中外電工株式会社は、鹿児島県鹿児島市に本社を置き、電気設備工事や空調管工事を手掛ける企業です。同社では、『長時間労働の是正』と『業務効率化』を目指し、働き方改革に取り組みました。具体的には、20時以降の残業や休日出勤を行う場合は事前に社長への申請を義務付け、未申請の場合はパソコンを強制的にシャットダウンする制度を2024年4月より導入しました。また、業務のペーパーレス化の推進や、使用するソフトウェアを統一することで、システム上での情報の処理と共有を可能にしました。これらの施策により、社員一人ひとりが効率的な働き方を意識するようになり、プライベートの時間も確保されるなど、働き方改革の好循環が生まれています。
引用:厚生労働省_働き方改革特設サイト_ 中小企業の取り組み事例(中外電工株式会社)

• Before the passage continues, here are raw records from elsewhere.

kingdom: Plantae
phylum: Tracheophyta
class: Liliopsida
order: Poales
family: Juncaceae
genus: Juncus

株式会社菊正塗装店は、茨城県水戸市に本社を構える塗装工事業者で、創業は1910(明治43)年にさかのぼります。専務取締役の鈴木大介氏の入社後から業務効率化やペーパーレス化を進めてきましたが、出社を前提とした働き方が根強く、改革は難航していました。転機となったのは新型コロナウイルスの影響です。これを機に、全社員にノートパソコンとスマートフォンを支給。スマートフォンのテザリングとVPN接続を活用し、どこからでも安全に社内システムへアクセスできる環境を整備するとともに、セキュリティ対策も講じました。さらに、タイムカード打刻やスケジュール管理のデジタル化、リモート会議の導入により、事務職だけでなく現場管理担当者も出社せずに業務を遂行できる体制を実現。その結果、全社員がテレワークを実現できるようになり、より柔軟な働き方が可能な職場環境が整いました。
引用:厚生労働省_働き方改革特設サイト_ 中小企業の取り組み事例(株式会社菊正塗装店)
株式会社由利は、1971年に設立された兵庫県豊岡市の鞄メーカーで、従業員の約7割が女性です。 同社では、社員がゆとりをもって働ける環境を目指し、年次有給休暇の消化率向上や残業削減に取り組んできました。 さらに、2019年度からは、最短3時間から勤務可能な「プチ勤務制度」を導入。この制度は、子育て中の若い主婦層を主な対象としており、検品や糸処理などの業務からスタートし、意欲次第で縫製技術の習得も可能としています。これにより、子育て中の女性が働きやすい環境を整備し、入社希望者の増加や社員のモチベーション向上につなげています。
引用:厚生労働省_働き方改革特設サイト_ 中小企業の取り組み事例(株式会社由利)
働き方改革は、少子高齢化や労働力不足といった社会課題を解決するため、すべての人が柔軟に働ける環境を整えるための重要な取り組みです。本記事では、働き方改革の背景や目的、11の見直し内容、中小企業の成功事例を紹介しました。企業が積極的に改革を進めることで、従業員が働きやすくなるだけでなく、企業にとっても生産性向上や人材確保などのメリットにつながります。働き方の多様化が求められる今、自社に合った改革を進めて持続可能な労働環境を実現していきましょう。